REQUIREMENT: In the material below, find the line with "Entrevistas com candidatos a reitor" and the line with "nnonce non trouvée". Output exactly those two lines and all lines between them, leaving out pictures.

INPUT MATERIAL:
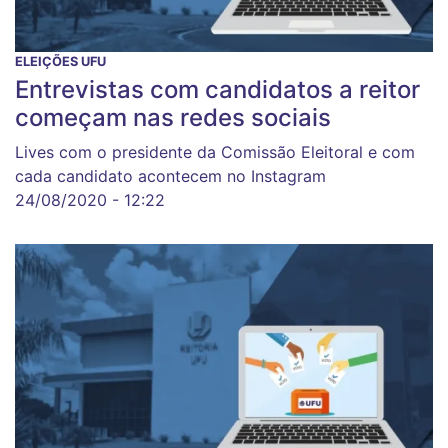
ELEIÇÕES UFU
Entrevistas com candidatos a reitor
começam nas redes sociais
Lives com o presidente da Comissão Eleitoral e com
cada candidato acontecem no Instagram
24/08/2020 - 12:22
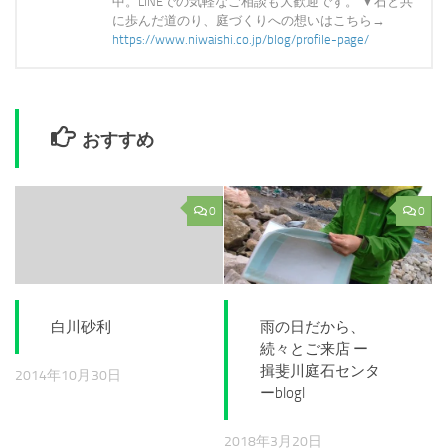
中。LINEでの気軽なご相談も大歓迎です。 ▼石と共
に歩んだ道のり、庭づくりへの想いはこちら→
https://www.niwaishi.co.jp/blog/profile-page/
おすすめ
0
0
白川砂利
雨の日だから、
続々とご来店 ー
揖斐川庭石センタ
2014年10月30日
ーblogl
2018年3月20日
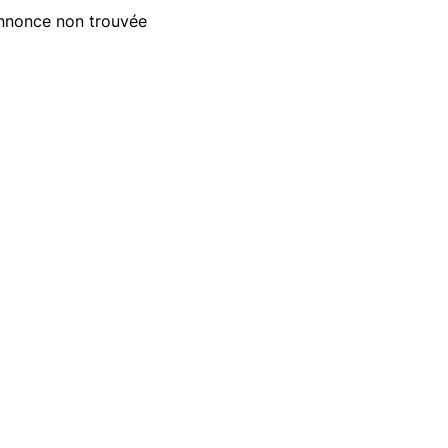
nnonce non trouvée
...
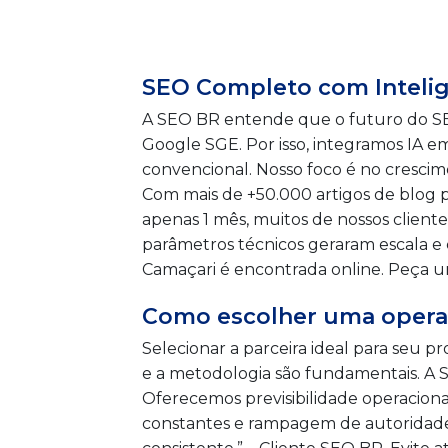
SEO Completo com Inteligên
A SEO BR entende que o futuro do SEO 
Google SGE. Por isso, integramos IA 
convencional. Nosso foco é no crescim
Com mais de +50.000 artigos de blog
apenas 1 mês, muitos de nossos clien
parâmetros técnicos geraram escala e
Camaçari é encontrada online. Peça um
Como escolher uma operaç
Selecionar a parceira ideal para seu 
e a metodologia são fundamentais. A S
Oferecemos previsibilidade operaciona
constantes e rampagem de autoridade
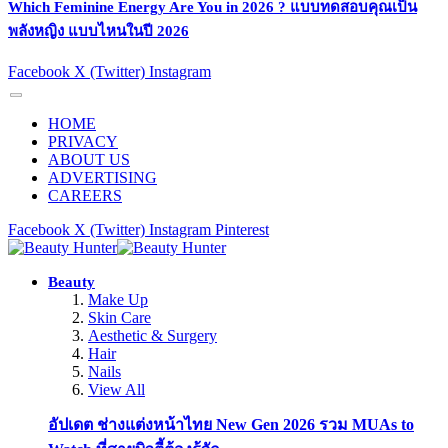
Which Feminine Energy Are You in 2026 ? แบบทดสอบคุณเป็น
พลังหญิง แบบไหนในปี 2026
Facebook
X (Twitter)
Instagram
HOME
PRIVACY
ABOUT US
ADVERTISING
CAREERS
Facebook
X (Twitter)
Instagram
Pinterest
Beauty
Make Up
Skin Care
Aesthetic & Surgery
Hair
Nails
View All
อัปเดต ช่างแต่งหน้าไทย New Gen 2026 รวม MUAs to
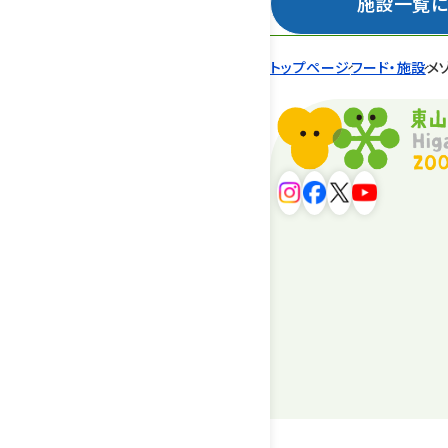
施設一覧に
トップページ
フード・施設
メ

TASK SOLUTION:
Entrevistas com candidatos a reitor
começam nas redes sociais
Lives com o presidente da Comissão Eleitoral e com
cada candidato acontecem no Instagram
24/08/2020 - 12:22
中。LINEでの気軽なご相談も大歓迎です。 ▼石と共
に歩んだ道のり、庭づくりへの想いはこちら→
https://www.niwaishi.co.jp/blog/profile-page/
おすすめ
0
0
白川砂利
雨の日だから、
続々とご来店 ー
揖斐川庭石センタ
2014年10月30日
ーblogl
2018年3月20日
nnonce non trouvée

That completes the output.